EXTRACT Start Marker

Some Philips documentation distinguishes between "user tapes" and "super user tapes". Super user tapes are tapes that have a continuously recorded stream of audio, with continuous absolute time codes relative to the start of the tape, and contiguously numbered tracks. In contrast, non-super user tapes may have one or more section that has no absolute time code and tracks that are unnumbered. The Renumber button that makes the recorder find all the track markers on a tape and makes sure that all track numbers are contiguous (which might not be the case if the user splits or merges tracks), only works on super-user tapes.
Other than absolute time codes and track numbers that may become discontinuous or unavailable on a non-super user tape, it's impossible to distinguish between user tapes and super user tapes.

To make sure that the absolute time codes remain continuous (and the tape remains a super user tape), the user should start every recording at a point where absolute time codes are available. Some recorders have an APPEND button to find the end of the last recording automatically and prepare the recorder for the next recording. When recording mode is engaged (with or without the APPEND function), the electronics actually read the tape for a fraction of a second, to synchronize the internal absolute time counter with the time recorded on tape, and then start the actual recording at the beginning of a tape frame so that the resulting data stream has a continuous absolute time code.

EXTRACT End Marker
DATA UNDER STUDY Start Marker

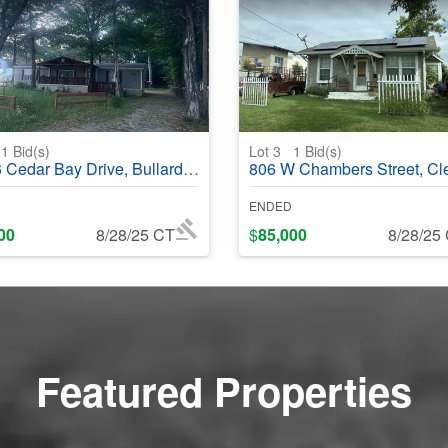
1
Bid(s)
Lot 3
1
Bid(s)
ar Bay Drive, Bullard, TX 75757 - #402017
806 W Chambers Street, Cleburne, TX 76033 - 
ENDED
00
8/28/25 CT
$
85,000
8/28/25
Featured Properties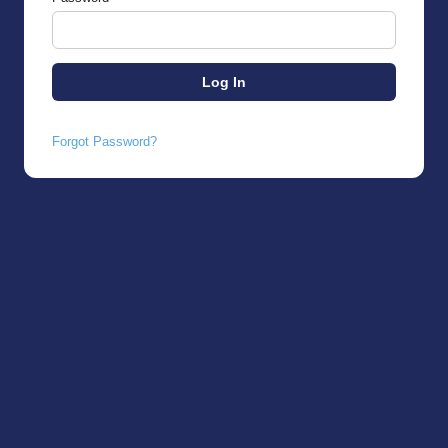
Forgot Password?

DATA UNDER STUDY End Marker

=== ASSIGNED TASK 1 ===
In the text on user and super user tapes, on which tapes does the Renumber button work?
=== ASSIGNED TASK 2 ===
Substitute "split second" for "fraction of a second" and write out the passage of the text on user and super user tapes between "To make sure" and "absolute time code.", inclusive.

=== EXERCISE ANSWER 1 ===
It works only on super user tapes.

=== EXERCISE ANSWER 2 ===
To make sure that the absolute time codes remain continuous (and the tape remains a super user tape), the user should start every recording at a point where absolute time codes are available. Some recorders have an APPEND button to find the end of the last recording automatically and prepare the recorder for the next recording. When recording mode is engaged (with or without the APPEND function), the electronics actually read the tape for a split second, to synchronize the internal absolute time counter with the time recorded on tape, and then start the actual recording at the beginning of a tape frame so that the resulting data stream has a continuous absolute time code.